Their relationship works best in motion. Car journeys and leisurely walks through quaint towns serve them well. These are essentially two intelligent and fiercely independent people who happen to find each other fascinating. Their natural yet intellectually-charged exchanges remain the series’ USP, frequently exploring even the most minute aspects of a relationship with candour and a humbling sense of introspection. Subjecting these conversations to the probing Greek sun proves to be an inspired move, while the beautiful, open backdrop of dry greenery and a cerulean ocean proposes a kind of emotional openness to boot.
It’s when they pair are left to their own devices in a static setting that trouble brews. Both characters emerge flawed and stunningly three-dimensional by end of the film’s major setpiece, an electrifying hotel room showdown in which loyalties are tested and lines are drawn, again and again.
It would seem has age has failed to douse the lovable, boyish spirit Hawke has been bringing to his role since 1995’s Before Sunrise, although Jesse himself is a less patient man than before. When he declares his partner to be “the mayor of Crazy Town”, it should at worst be an amusingly inappropriate outburst, but Deply ingeniously drops Celine’s armour in just one stifled expression, repackaging it as an unnecessarily acidic attack on her character.

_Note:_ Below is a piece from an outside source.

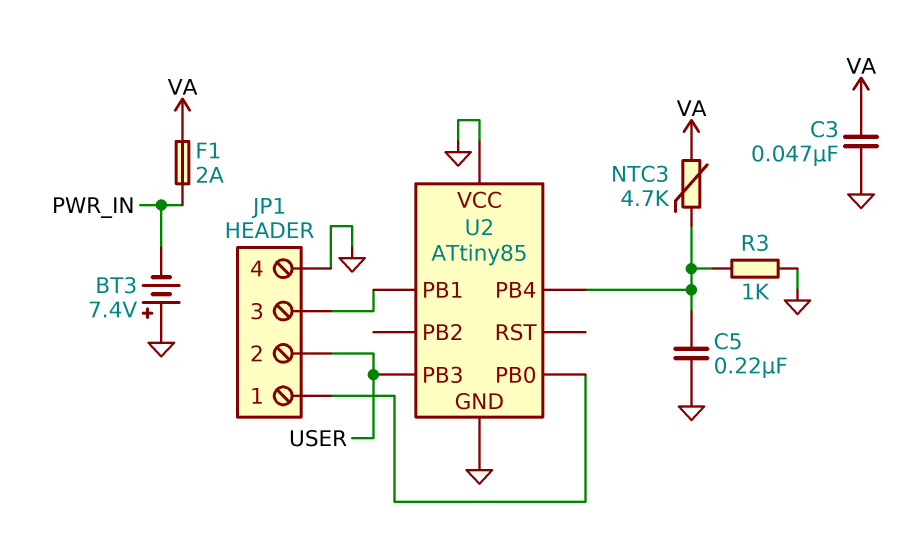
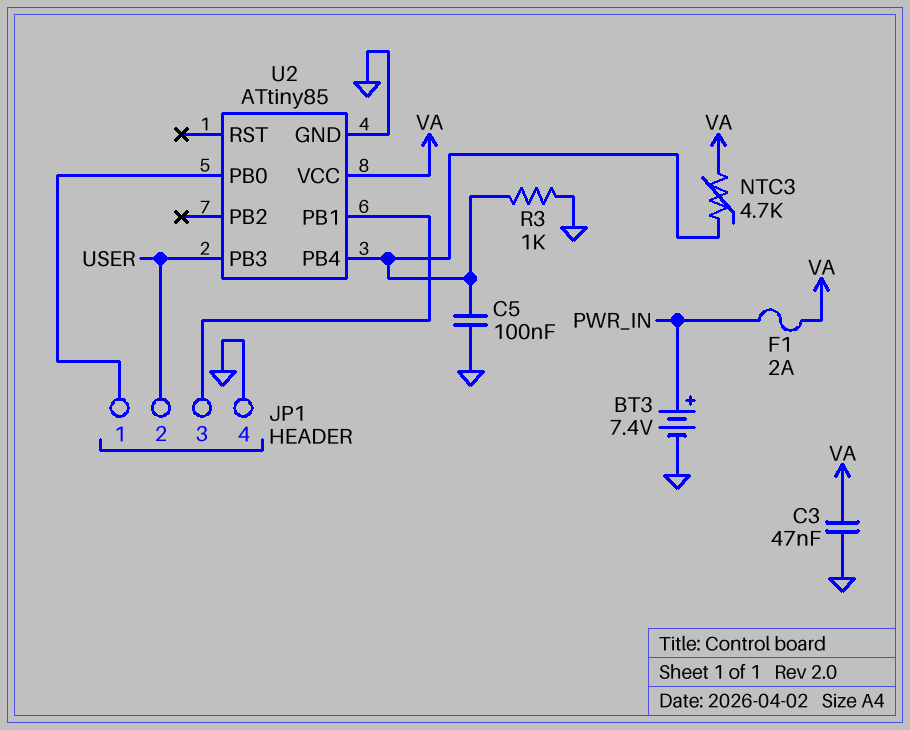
BT3: 7.4V (plus GND, minus PWR_IN) -> 7.4V (plus PWR_IN, minus GND)
C5: 220nF (GND, U2/PB4) -> 100nF (GND, U2/PB4)
U2 pin VCC: GND -> VA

Notions of performance and role play are integral to the film’s emotional trajectory, while Jesse’s celebrated fictional account of his and Celine’s courtship adds a neat meta angle. Hawke and Deply deserve credit not only for their red-hot chemistry and brave performances, but also for their contributions to the script, which they once again co-wrote with director Richard Linklater. The trio’s dedication to the story at hand is undeniable and, in a cinematic landscape so chronically deprived of brilliant trilogies, pretty inspirational.